*** Block opens ***

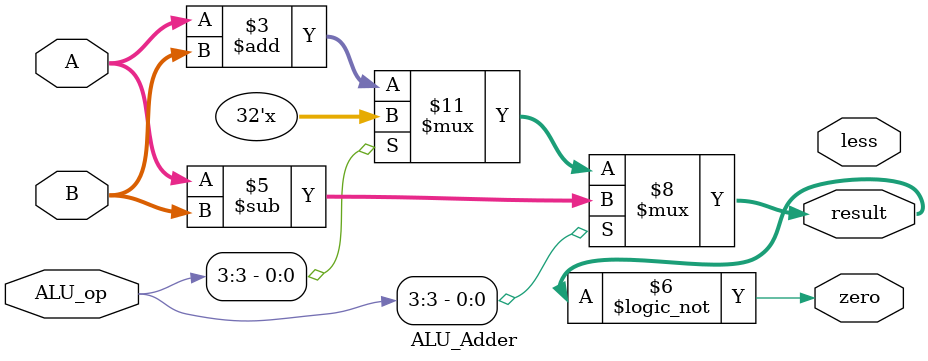
<source format=v>
module ALU_Adder(
    input [31:0] A,
    input [31:0] B,
    input [3:0] ALU_op,    // ½« ALU_op ¶¨ÒåÎª²ÎÊý
    output reg [31:0] result,
    output zero,
    output less
);


    always@(*)
    begin
        if(ALU_op[3]==0) result = A+B;
        if(ALU_op[3]==1) result = A-B;
    end

    assign zero = (result == 0);
    
endmodule
</source>
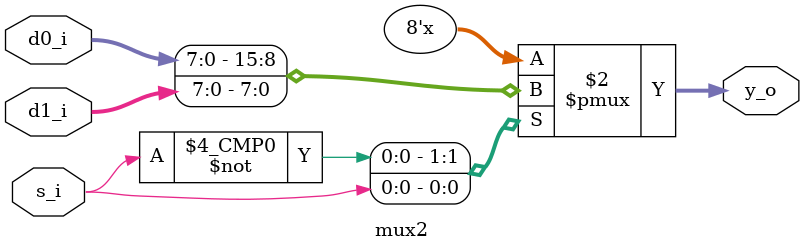
<source format=sv>
`timescale 1ns / 1ps

module mux2 #(parameter WIDTH = 8)(
    input  logic [WIDTH-1:0] d0_i, d1_i,
    input  logic             s_i,
    output logic [WIDTH-1:0] y_o
    );
    
    always @*
    case (s_i)
      1'b0: y_o = d0_i;
      1'b1: y_o = d1_i;
      default: y_o = 1'b0; // Default value if none of the above cases match
    endcase
endmodule

</source>
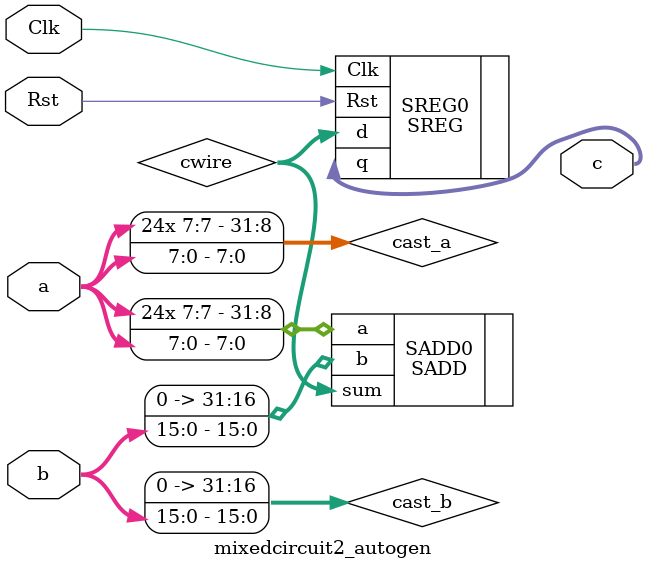
<source format=v>
`timescale 1ns/1ns

module mixedcircuit2_autogen(a, b, c, Clk, Rst);

    input signed [7:0] a;
    input [15:0] b;
    input Clk;
    input Rst;

    output signed [31:0] c;

    wire signed [31:0] cwire;
    wire signed [31:0] cast_a;
    wire signed [31:0] cast_b;

    assign cast_a = {{24{a[7]}}, a};
    assign cast_b = $signed({{16{1'b0}}, b});

    SADD #(.DATAWIDTH(32)) SADD0(.a(cast_a), .b(cast_b), .sum(cwire));
    SREG #(.DATAWIDTH(32)) SREG0(.Clk(Clk), .Rst(Rst), .d(cwire), .q(c));

endmodule

</source>
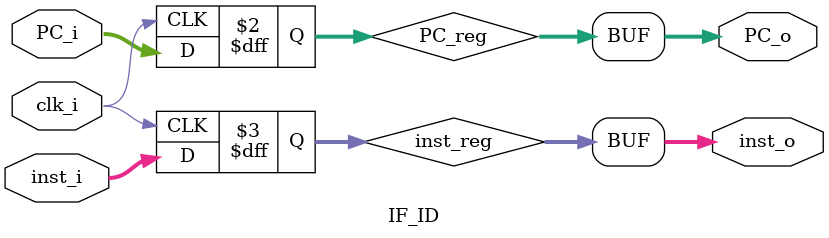
<source format=v>
module IF_ID
(
	clk_i,
	PC_i,
	PC_o,
	inst_i,
	inst_o,
);

input           clk_i;
input  [31 : 0] PC_i;
output [31 : 0] PC_o;
input  [31 : 0] inst_i;
output [31 : 0] inst_o;

reg    [31 : 0] PC_reg;
reg    [31 : 0] inst_reg;
   
assign PC_o = PC_reg;
assign inst_o = inst_reg;
 
always @(posedge clk_i)
begin
	PC_reg <= PC_i;
	inst_reg <= inst_i;
end
   
endmodule 

</source>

*** Block closes ***

→ **Problem statement**
Please restate word for word only the lines from the one with "assign inst_o = inst_reg;" through the final line of the listing above, both of them included.

→ **Solution to this problem**
assign inst_o = inst_reg;
 
always @(posedge clk_i)
begin
	PC_reg <= PC_i;
	inst_reg <= inst_i;
end
   
endmodule 

</source>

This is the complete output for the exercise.